TAREA A REALIZAR
Devuelve de forma literal las líneas de los datos que van desde la que contiene "country: China" hasta la que contiene "locality: North branch", ambas incluidas.

DATOS PROPORCIONADOS

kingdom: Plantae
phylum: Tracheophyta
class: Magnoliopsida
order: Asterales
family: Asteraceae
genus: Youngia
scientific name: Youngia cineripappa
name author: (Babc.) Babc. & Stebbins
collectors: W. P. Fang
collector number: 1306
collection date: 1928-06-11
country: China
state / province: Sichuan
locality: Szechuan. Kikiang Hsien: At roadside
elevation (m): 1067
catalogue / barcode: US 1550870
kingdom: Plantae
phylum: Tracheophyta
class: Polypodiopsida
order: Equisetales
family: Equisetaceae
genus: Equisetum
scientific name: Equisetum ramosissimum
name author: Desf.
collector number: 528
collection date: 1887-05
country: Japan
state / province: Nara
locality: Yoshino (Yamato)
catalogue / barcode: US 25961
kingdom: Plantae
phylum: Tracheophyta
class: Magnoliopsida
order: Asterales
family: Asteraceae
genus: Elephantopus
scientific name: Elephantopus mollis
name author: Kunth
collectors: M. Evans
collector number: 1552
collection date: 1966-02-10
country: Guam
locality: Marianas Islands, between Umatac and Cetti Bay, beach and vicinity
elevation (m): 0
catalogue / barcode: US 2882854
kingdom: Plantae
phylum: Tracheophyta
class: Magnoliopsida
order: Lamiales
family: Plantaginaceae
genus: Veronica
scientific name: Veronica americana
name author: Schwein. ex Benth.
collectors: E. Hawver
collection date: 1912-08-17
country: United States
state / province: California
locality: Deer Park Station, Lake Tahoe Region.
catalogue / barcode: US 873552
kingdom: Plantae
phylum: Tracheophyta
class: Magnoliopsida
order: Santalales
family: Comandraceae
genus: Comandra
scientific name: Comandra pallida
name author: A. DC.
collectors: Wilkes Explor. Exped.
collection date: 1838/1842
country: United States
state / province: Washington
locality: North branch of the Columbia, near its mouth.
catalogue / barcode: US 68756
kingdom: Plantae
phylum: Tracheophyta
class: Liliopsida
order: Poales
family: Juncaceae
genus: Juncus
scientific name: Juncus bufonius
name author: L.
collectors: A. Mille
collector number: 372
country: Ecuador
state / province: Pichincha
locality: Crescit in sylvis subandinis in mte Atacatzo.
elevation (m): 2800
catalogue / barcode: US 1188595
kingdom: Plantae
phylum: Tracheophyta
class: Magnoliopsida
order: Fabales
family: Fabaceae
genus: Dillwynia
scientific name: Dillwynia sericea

RESULTADO OBTENIDO
country: China
state / province: Sichuan
locality: Szechuan. Kikiang Hsien: At roadside
elevation (m): 1067
catalogue / barcode: US 1550870
kingdom: Plantae
phylum: Tracheophyta
class: Polypodiopsida
order: Equisetales
family: Equisetaceae
genus: Equisetum
scientific name: Equisetum ramosissimum
name author: Desf.
collector number: 528
collection date: 1887-05
country: Japan
state / province: Nara
locality: Yoshino (Yamato)
catalogue / barcode: US 25961
kingdom: Plantae
phylum: Tracheophyta
class: Magnoliopsida
order: Asterales
family: Asteraceae
genus: Elephantopus
scientific name: Elephantopus mollis
name author: Kunth
collectors: M. Evans
collector number: 1552
collection date: 1966-02-10
country: Guam
locality: Marianas Islands, between Umatac and Cetti Bay, beach and vicinity
elevation (m): 0
catalogue / barcode: US 2882854
kingdom: Plantae
phylum: Tracheophyta
class: Magnoliopsida
order: Lamiales
family: Plantaginaceae
genus: Veronica
scientific name: Veronica americana
name author: Schwein. ex Benth.
collectors: E. Hawver
collection date: 1912-08-17
country: United States
state / province: California
locality: Deer Park Station, Lake Tahoe Region.
catalogue / barcode: US 873552
kingdom: Plantae
phylum: Tracheophyta
class: Magnoliopsida
order: Santalales
family: Comandraceae
genus: Comandra
scientific name: Comandra pallida
name author: A. DC.
collectors: Wilkes Explor. Exped.
collection date: 1838/1842
country: United States
state / province: Washington
locality: North branch of the Columbia, near its mouth.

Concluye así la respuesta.